Exploitation des hydrocarbures en outre-mer

(1ère lecture)

(n° 298 , 297 )

N° 3

23 janvier 2026


 

AMENDEMENT

présenté par

C Irrecevable
G  
Irrecevable art. 45, al. 1 C (cavalier)

MM. JADOT, BENARROCHE, Grégory BLANC, DANTEC, DOSSUS, FERNIQUE et GONTARD, Mmes GUHL et de MARCO, M. MELLOULI, Mmes OLLIVIER et PONCET MONGE, M. SALMON et Mmes SENÉE, SOUYRIS et Mélanie VOGEL


ARTICLE 1ER


Rédiger ainsi cet article :

Après le 8° du I de l’article L. 100-4 du code de l’énergie, il est inséré un alinéa ainsi rédigé :

« ...° De porter la part des énergies renouvelables à 100 % de la consommation finale brute d’énergie dans les collectivités régies par l’article 73 de la Constitution en 2040 ; ».

Objet

Cet amendement du groupe Écologiste – Solidarité et Territoires vise à proposer une solution alternative à l’exploitation d’hydrocarbures et une vision d’avenir pour les territoires d’outre-mer en proposant de les rendre indépendant en matière énergétique grâce à une production 100 % renouvelable qui couvre l’ensemble de la consommation finale brute d’énergie de chacun de ces territoires.

La France s’est engagée à atteindre la neutralité carbone en 2050, et à réduire de 55 % ses émissions d’ici 2030. La sécurité et l’indépendance énergétique vis-à-vis de pays hostiles comme la Russie et dorénavant les États-Unis passent par le développement des énergies renouvelables. Les territoires et collectivités d’Outre-mer regorgent d’un potentiel renouvelable immense, porteur d’emplois de qualité non délocalisables, d’avenir et de prospérité durable localement partagée. En 2023, la filière renouvelable comptait déjà 84 000 emplois directs en France.

A l’inverse, vouloir développer l’économie des territoires d’Outre-mer par l’exploitation d’hydrocarbures ne bénéficierait pas aux habitants. La malédiction du pétrole est parfaitement documentée depuis des années : plus l’économie d’un territoire dépend de ses matières premières, moins elle est développée et moins elle profite à sa population. Le Venezuela, l’Irak, l’Angola et tant d’autres pays illustrent ce phénomène.
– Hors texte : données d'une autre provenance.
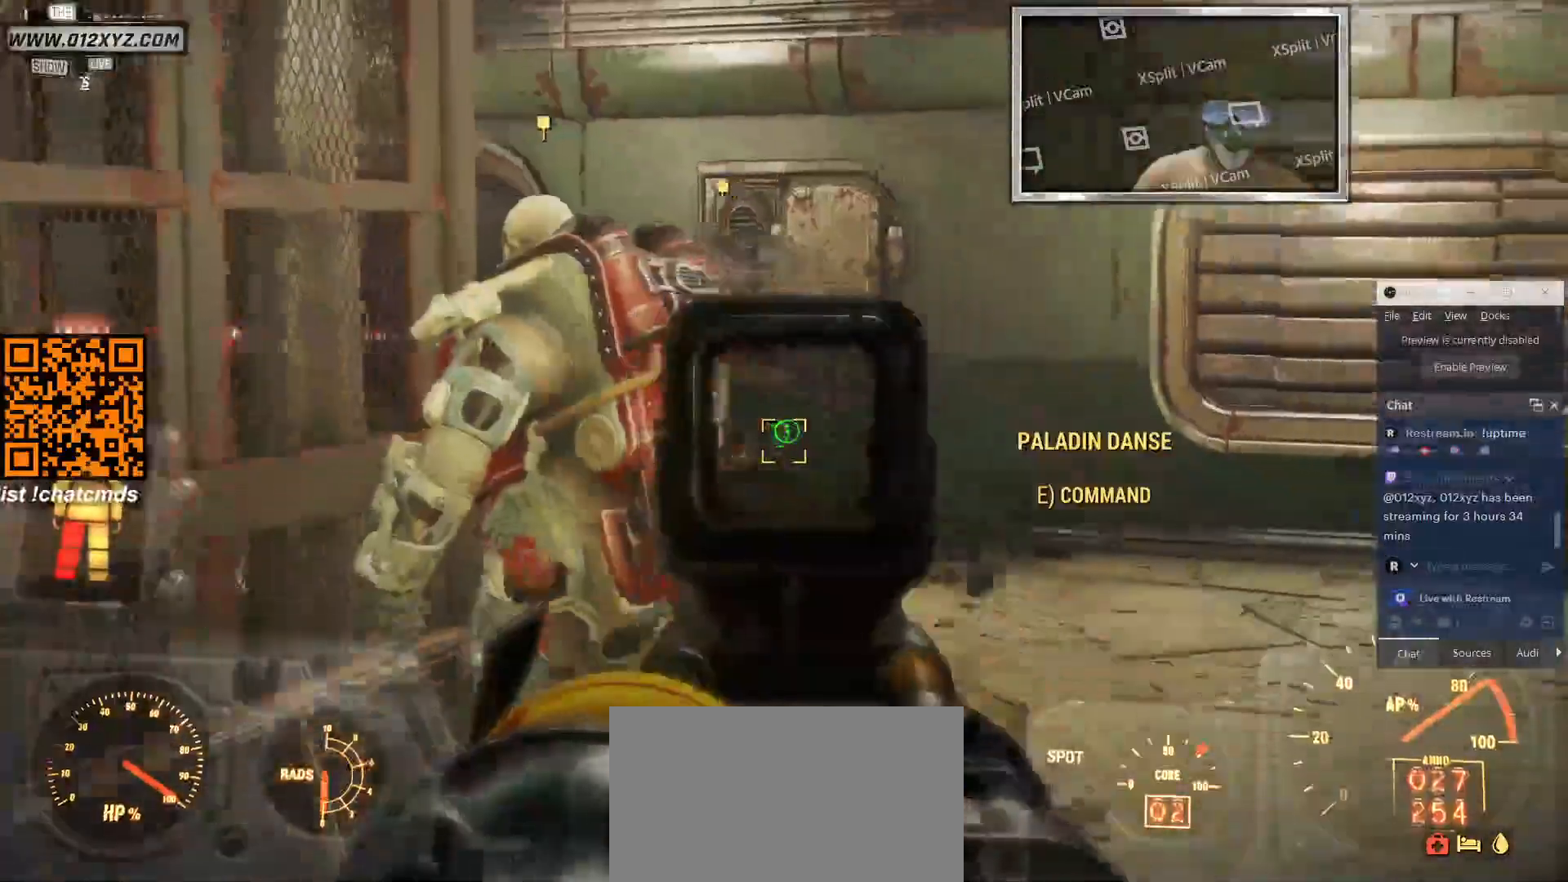
{"keys": ["a", "s"], "mouse": ["right"], "events": [[100, "a", "down"]]}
En 2023, un rapport de l’Assemblée nationale sur l’aménagement et le développement durables du territoire en Guyane précisait même que les hypothétiques emplois qualifiés liés à l’exploitation d’hydrocarbures ne bénéficieraient pas aux Guyanais faute de formation, mais aux firmes pétrolières qui s’accaparent l’essentiel de la valeur et viennent avec leurs propres équipes.

Notre groupe partage pleinement le constat relatif à la situation sociale de ces territoires et la colère des habitants face à l’abandon de la République, les taux de pauvreté et de chômage indignes, le mal logement, les infrastructures et les services publics défaillants, l’absence organisée de perspectives de développement. En Guyane, plus de la moitié de la population vit sous le seuil de pauvreté. Trois fois plus que dans l’hexagone. Une honte pour la France. Raison de plus pour ne pas créer l’illusion d’un eldorado qui apporterait dans 15 ou 20 ans une soi-disante prospérité partagée et durable grâce aux hydrocarbures.

La Guyane est un territoire immense qui regorge de ressources inexploitées ou pillées par ses voisins ou l’orpaillage illégal. La dépendance alimentaire de ce territoire si riche est une aberration. Cette part française d’Amazonie délaisse trop souvent le tourisme durable. La Guyane, particulièrement visée par ce texte, est un territoire immense qui regorge de ressources inexploitées ou pillées. La dépendance alimentaire de ces territoires si riche est une aberration. Il en va de même pour l’énergie : biomasse, eau, vent, soleil, rien ne manque pour être totalement autonome. L’illusion du pétrole souligne l’abandon de la République que vivent intimement et quotidiennement les habitants et leurs élus. Le groupe Écologiste – Solidarité et Territoires refuse de s’y résoudre.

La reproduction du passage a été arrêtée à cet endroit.